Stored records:

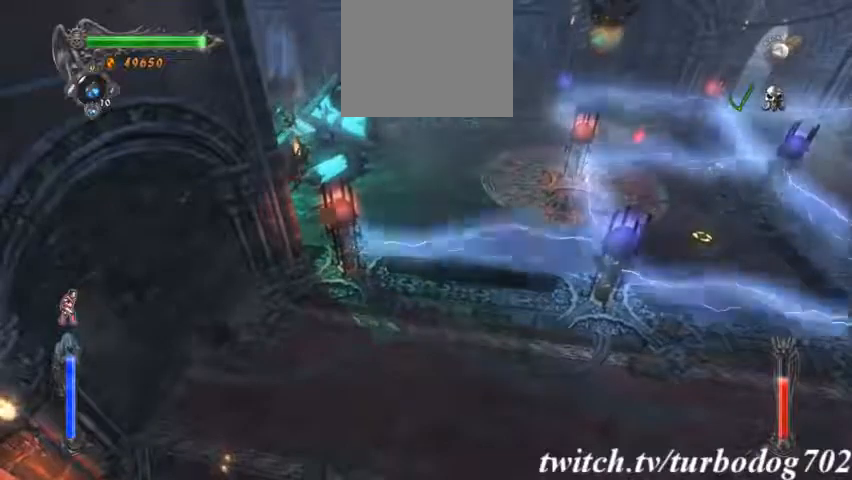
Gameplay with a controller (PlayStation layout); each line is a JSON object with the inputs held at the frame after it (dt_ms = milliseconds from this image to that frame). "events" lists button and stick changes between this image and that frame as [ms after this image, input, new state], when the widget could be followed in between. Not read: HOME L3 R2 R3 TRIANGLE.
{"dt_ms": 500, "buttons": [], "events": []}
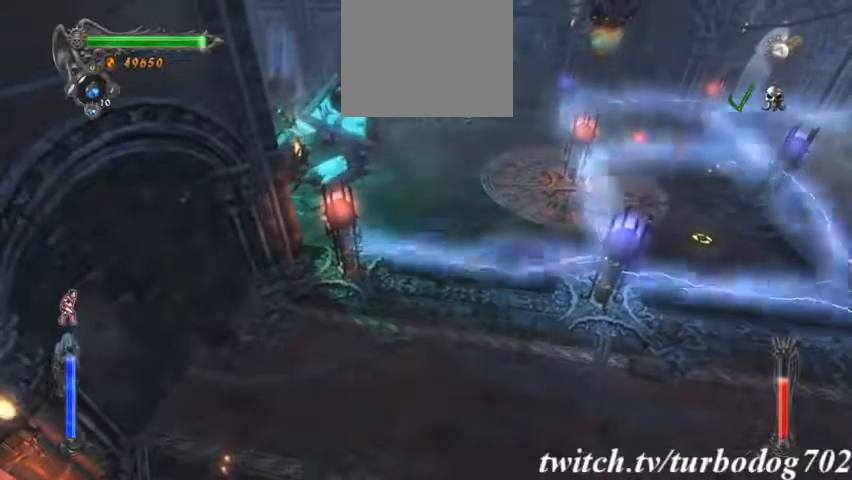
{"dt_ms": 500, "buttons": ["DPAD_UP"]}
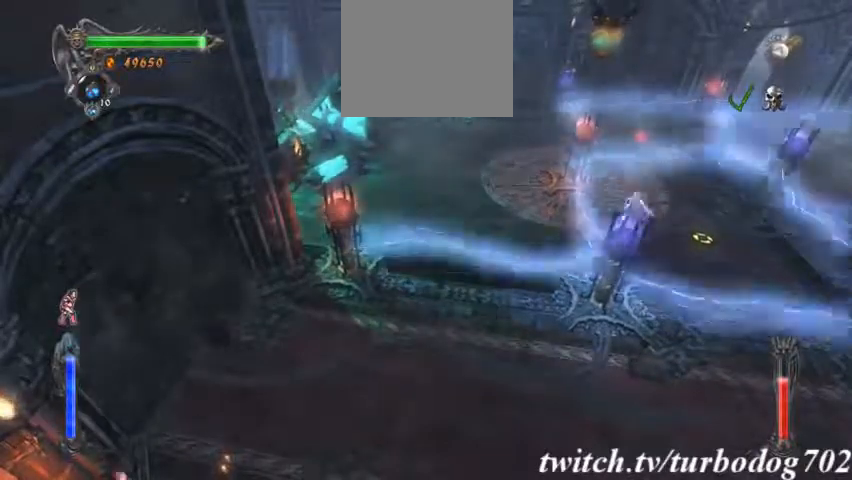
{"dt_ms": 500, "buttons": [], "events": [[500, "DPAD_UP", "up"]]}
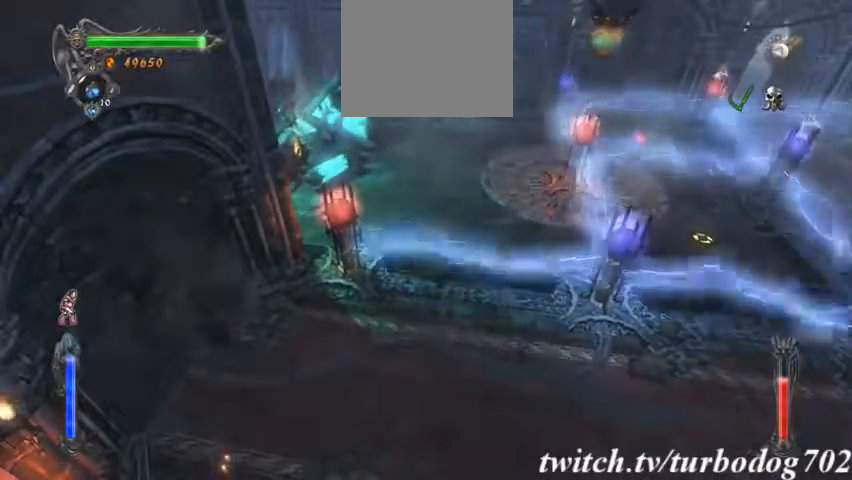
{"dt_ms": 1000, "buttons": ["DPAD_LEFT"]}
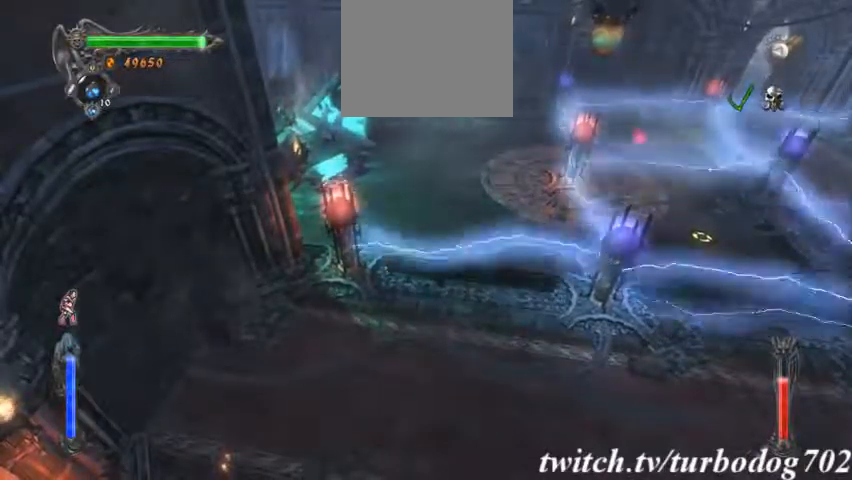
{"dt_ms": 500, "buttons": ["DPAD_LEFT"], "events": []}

Task:
Working from the entries above, filter out every line that lacks "events" and copy what remains.

Your response:
Gameplay with a controller (PlayStation layout); each line is a JSON object with the inputs held at the frame after it (dt_ms = milliseconds from this image to that frame). "events" lists button and stick changes between this image and that frame as [ms after this image, input, new state], when the widget could be followed in between. Not read: HOME L3 R2 R3 TRIANGLE.
{"dt_ms": 500, "buttons": [], "events": []}
{"dt_ms": 500, "buttons": [], "events": [[500, "DPAD_UP", "up"]]}
{"dt_ms": 500, "buttons": ["DPAD_LEFT"], "events": []}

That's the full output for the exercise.